What you are asked to do >> Reproduce the rows below word for word, starting with their first line and going on through the line with "NOUS SUIVRE". Leave the pictures out of your answer.

┌─ Input records

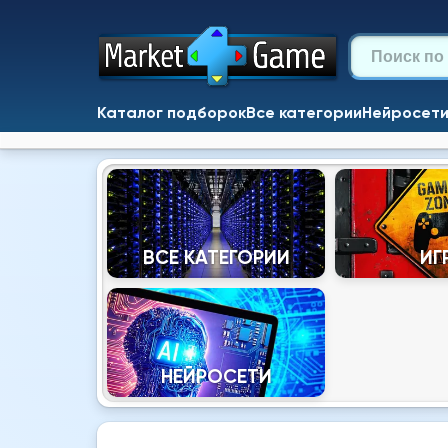
Каталог подборок
Все категории
Нейросет
ВСЕ КАТЕГОРИИ
ИГ
НЕЙРОСЕТИ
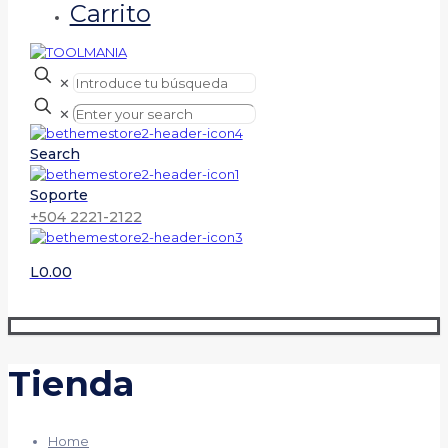
Carrito
✕
✕
Search
Soporte
+504 2221-2122
L0.00
Tienda
Home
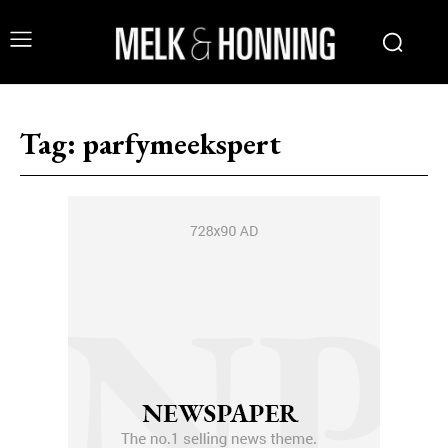
Tag:
parfymeekspert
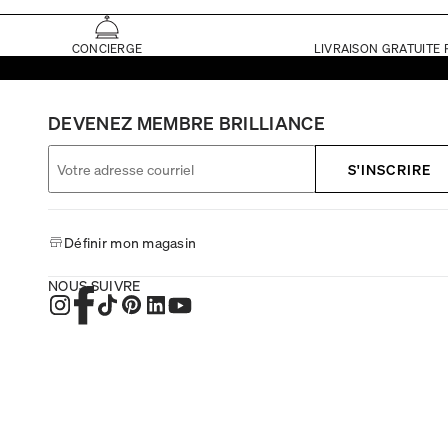
CONCIERGE
LIVRAISON GRATUITE 
DEVENEZ MEMBRE BRILLIANCE
S'INSCRIRE
Définir mon magasin
NOUS SUIVRE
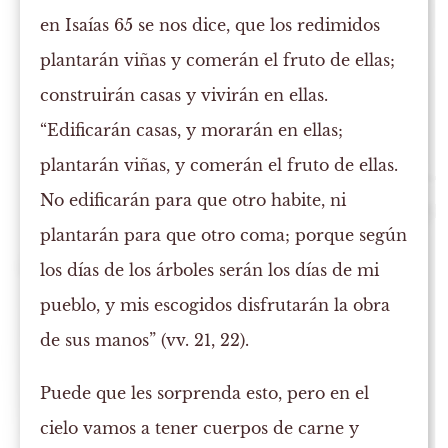
en Isaías 65 se nos dice, que los redimidos
plantarán viñas y comerán el fruto de ellas;
construirán casas y vivirán en ellas.
“Edificarán casas, y morarán en ellas;
plantarán viñas, y comerán el fruto de ellas.
No edificarán para que otro habite, ni
plantarán para que otro coma; porque según
los días de los árboles serán los días de mi
pueblo, y mis escogidos disfrutarán la obra
de sus manos” (vv. 21, 22).
Puede que les sorprenda esto, pero en el
cielo vamos a tener cuerpos de carne y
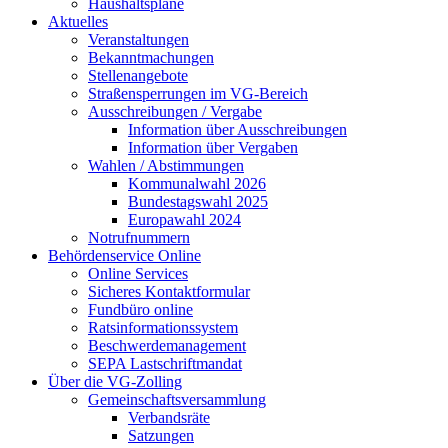
Haushaltspläne
Aktuelles
Veranstaltungen
Bekanntmachungen
Stellenangebote
Straßensperrungen im VG-Bereich
Ausschreibungen / Vergabe
Information über Ausschreibungen
Information über Vergaben
Wahlen / Abstimmungen
Kommunalwahl 2026
Bundestagswahl 2025
Europawahl 2024
Notrufnummern
Behördenservice Online
Online Services
Sicheres Kontaktformular
Fundbüro online
Ratsinformationssystem
Beschwerdemanagement
SEPA Lastschriftmandat
Über die VG-Zolling
Gemeinschaftsversammlung
Verbandsräte
Satzungen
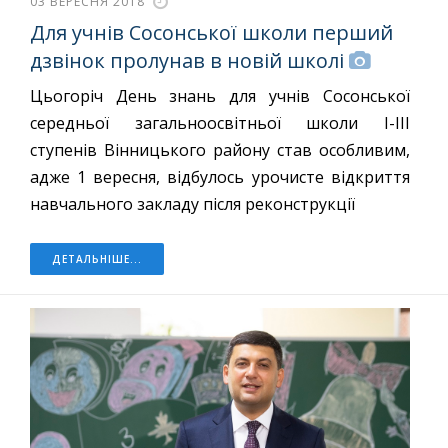
03 ВЕРЕСНЯ 2018
Для учнів Сосонської школи перший
дзвінок пролунав в новій школі
Цьогоріч День знань для учнів Сосонської
середньої загальноосвітньої школи І-ІІІ
ступенів Вінницького району став особливим,
адже 1 вересня, відбулось урочисте відкриття
навчального закладу після реконструкції
ДЕТАЛЬНІШЕ...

└─

Solved problem >>
Каталог подборок
Все категории
Нейросет
ВСЕ КАТЕГОРИИ
ИГ
НЕЙРОСЕТИ
Carrito
✕
✕
Search
Soporte
+504 2221-2122
L0.00
Tienda
Home
Tag:
parfymeekspert
CONCIERGE
LIVRAISON GRATUITE 
DEVENEZ MEMBRE BRILLIANCE
S'INSCRIRE
Définir mon magasin
NOUS SUIVRE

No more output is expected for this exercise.